PURPOSE: We aimed to assess which of the major risk factors associated with rheumatoid arthritis (RA) severity are also associated with osteoporosis-related phenotypes (OP-RP) in the native population of Kazakhstan. METHODS: Four hundred six RA patients (90.6% females) with 397 controls-unaffected first-degree relatives were recruited. Biochemical factors were recorded, and OP-RP were assessed using QCT scans and ultrasound densitometry (US) of the forearm to estimate cortical indices (CI), spongial bone mineral density (BMDSPN), and US_T-scores. RESULTS: In the RA affected female population, ~ 80% suffered from osteopenia or osteoporosis. All OP-RP were negatively correlated with age and female's sex, as expected, and thus accordingly adjusted, resulting in consistent, significantly [p = 0.016 (CI), p < 0.0001 (both BMDSPN and US_T-scores)] lower OP-RP estimates in affected females. Using multiple regression analysis for OP-RP manifestations, only age and disease duration appeared consistently associated with all three studied phenotypes, while menopause status or years following the onset of menopause were also significant for BMDSPN and US_T-scores. However, when disease duration was examined, we found that it was significantly dependent on morning stiffness, ESR, total cholesterol levels, weight, and menopause status, which explains 38.6% of the disease duration. CONCLUSIONS: Approximately 80% of female RA patients suffer from osteoporosis or osteopenia in the study group, which appears from a young age. RA disease duration is the major risk factor for OP-RP deterioration, especially as assessed by BMDSPNG, and US_T-scores. As a result, all OP-RP demonstrate significantly lower levels in comparison to sex- and age-matched unaffected individuals.

Quantitative genetics of circulating Hyaluronic Acid (HA) and its correlation with hand osteoarthritis and obesity-related phenotypes in a community-based sample.

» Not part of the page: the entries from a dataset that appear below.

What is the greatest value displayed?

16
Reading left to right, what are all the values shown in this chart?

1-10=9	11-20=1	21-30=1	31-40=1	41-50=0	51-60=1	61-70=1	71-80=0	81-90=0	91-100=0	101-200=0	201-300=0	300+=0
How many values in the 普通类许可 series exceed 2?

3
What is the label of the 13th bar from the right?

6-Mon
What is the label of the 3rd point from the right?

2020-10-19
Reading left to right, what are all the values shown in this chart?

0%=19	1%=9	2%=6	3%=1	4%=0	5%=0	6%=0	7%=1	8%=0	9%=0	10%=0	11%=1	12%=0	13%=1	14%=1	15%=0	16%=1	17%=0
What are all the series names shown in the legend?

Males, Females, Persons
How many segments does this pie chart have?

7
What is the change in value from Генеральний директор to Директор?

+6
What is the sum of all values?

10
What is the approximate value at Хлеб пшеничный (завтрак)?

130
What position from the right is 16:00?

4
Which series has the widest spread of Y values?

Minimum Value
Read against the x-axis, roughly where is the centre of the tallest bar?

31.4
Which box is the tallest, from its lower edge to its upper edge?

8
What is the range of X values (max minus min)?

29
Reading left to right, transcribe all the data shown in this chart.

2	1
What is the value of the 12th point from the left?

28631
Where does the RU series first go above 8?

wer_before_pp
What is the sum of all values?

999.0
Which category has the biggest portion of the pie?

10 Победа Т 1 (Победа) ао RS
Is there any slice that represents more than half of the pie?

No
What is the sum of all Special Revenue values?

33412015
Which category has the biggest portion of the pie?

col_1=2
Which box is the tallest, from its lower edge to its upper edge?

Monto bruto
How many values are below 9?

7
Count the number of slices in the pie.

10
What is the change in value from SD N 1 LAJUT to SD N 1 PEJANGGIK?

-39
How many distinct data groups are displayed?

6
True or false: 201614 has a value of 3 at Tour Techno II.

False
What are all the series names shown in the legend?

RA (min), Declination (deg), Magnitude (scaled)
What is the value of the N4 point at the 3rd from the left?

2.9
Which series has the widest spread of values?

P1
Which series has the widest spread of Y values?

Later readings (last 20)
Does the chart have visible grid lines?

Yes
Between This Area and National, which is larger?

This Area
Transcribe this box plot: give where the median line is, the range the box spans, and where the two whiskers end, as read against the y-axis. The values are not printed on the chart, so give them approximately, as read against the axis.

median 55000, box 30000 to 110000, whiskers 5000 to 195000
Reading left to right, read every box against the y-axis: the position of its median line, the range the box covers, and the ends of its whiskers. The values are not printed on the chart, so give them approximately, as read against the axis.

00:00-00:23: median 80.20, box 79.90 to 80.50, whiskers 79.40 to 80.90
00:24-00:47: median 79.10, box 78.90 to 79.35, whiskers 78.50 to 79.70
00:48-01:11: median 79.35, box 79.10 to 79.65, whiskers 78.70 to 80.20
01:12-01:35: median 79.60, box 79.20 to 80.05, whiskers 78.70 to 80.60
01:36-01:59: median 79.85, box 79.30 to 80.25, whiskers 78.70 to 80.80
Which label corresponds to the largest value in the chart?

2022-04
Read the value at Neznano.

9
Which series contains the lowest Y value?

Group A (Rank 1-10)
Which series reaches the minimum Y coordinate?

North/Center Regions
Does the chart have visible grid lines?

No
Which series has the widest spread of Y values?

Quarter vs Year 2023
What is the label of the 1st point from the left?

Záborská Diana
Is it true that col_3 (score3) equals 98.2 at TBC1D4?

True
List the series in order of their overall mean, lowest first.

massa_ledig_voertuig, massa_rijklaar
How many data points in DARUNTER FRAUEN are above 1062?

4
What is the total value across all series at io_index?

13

BACKGROUND: One of the potential molecular biomarkers of osteoarthritis (OA) is hyaluronic acid (HA). HA levels may be related to the severity and progression of OA. However, little is known about the contribution of major risk factors for osteoarthritis, e.g. obesity-related phenotypes and genetics to HA variation. AIM: To clarify the quantitative effect of these factors on HA. SUBJECTS AND METHODS: An ethnically homogeneous sample of 911 apparently healthy European-derived individuals, assessed for radiographic hand osteoarthritis (RHOA), HA, leptin, adiponectin, and several anthropometrical measures of obesity-related phenotypes was studied. Model-based quantitative genetic analysis was used to reveal genetic and shared environmental factors affecting the variation of the study's phenotypes. RESULTS: The HA levels significantly correlated with the age, RHOA, adiponectin, obesity-related phenotypes, and the waist-to-hip ratio. The putative genetic effects contributed significantly to the variation of HA (66.2 ± 9.3%) and they were also significant factors in the variations of all the other studied phenotypes, with the heritability estimate ranging between 0.122 ± 4.4% (WHR) and 45.7 ± 2.2% (joint space narrowing). CONCLUSIONS: This is the first study to report heritability estimates of HA variation and its correlation with obesity-related phenotypes, ADP and RHOA. However, the nature of genetic effects on HA and its correlation with other study phenotypes require further clarification.